**Exercise inputs:**

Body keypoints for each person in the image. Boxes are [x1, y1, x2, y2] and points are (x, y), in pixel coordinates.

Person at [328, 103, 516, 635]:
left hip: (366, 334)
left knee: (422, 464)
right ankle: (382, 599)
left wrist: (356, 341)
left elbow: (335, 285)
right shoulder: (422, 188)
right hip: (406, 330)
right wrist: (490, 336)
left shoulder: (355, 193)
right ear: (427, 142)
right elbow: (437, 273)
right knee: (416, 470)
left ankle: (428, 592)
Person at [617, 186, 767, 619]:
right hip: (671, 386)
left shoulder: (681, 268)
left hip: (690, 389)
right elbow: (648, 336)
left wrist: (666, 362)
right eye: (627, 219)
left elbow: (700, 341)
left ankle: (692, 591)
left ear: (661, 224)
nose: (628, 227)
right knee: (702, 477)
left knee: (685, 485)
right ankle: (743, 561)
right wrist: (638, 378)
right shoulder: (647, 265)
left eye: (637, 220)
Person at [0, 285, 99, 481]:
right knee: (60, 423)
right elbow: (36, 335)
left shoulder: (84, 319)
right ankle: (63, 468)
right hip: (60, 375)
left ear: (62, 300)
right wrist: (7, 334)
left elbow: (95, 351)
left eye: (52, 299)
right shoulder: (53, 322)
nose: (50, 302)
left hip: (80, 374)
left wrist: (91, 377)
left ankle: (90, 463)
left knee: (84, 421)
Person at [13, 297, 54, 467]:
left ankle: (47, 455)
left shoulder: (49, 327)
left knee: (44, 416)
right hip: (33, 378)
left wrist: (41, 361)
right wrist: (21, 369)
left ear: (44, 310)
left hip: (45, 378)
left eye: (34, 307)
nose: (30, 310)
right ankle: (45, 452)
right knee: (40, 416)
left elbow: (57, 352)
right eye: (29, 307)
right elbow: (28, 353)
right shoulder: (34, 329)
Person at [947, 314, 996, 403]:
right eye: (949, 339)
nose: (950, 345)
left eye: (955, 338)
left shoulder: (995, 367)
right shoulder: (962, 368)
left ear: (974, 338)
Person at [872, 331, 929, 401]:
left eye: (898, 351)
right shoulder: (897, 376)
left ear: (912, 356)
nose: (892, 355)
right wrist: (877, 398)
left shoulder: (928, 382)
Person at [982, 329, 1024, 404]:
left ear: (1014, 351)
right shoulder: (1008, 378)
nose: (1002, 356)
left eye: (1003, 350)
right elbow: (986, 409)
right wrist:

**Problem to work on:** Only those lines of the entries above that run from the line containing "right shoulder: (422, 188)" to the line containing "right wrist: (21, 369)", both included, should be transcribed exactly.

**Answer to this problem:**
right shoulder: (422, 188)
right hip: (406, 330)
right wrist: (490, 336)
left shoulder: (355, 193)
right ear: (427, 142)
right elbow: (437, 273)
right knee: (416, 470)
left ankle: (428, 592)
Person at [617, 186, 767, 619]:
right hip: (671, 386)
left shoulder: (681, 268)
left hip: (690, 389)
right elbow: (648, 336)
left wrist: (666, 362)
right eye: (627, 219)
left elbow: (700, 341)
left ankle: (692, 591)
left ear: (661, 224)
nose: (628, 227)
right knee: (702, 477)
left knee: (685, 485)
right ankle: (743, 561)
right wrist: (638, 378)
right shoulder: (647, 265)
left eye: (637, 220)
Person at [0, 285, 99, 481]:
right knee: (60, 423)
right elbow: (36, 335)
left shoulder: (84, 319)
right ankle: (63, 468)
right hip: (60, 375)
left ear: (62, 300)
right wrist: (7, 334)
left elbow: (95, 351)
left eye: (52, 299)
right shoulder: (53, 322)
nose: (50, 302)
left hip: (80, 374)
left wrist: (91, 377)
left ankle: (90, 463)
left knee: (84, 421)
Person at [13, 297, 54, 467]:
left ankle: (47, 455)
left shoulder: (49, 327)
left knee: (44, 416)
right hip: (33, 378)
left wrist: (41, 361)
right wrist: (21, 369)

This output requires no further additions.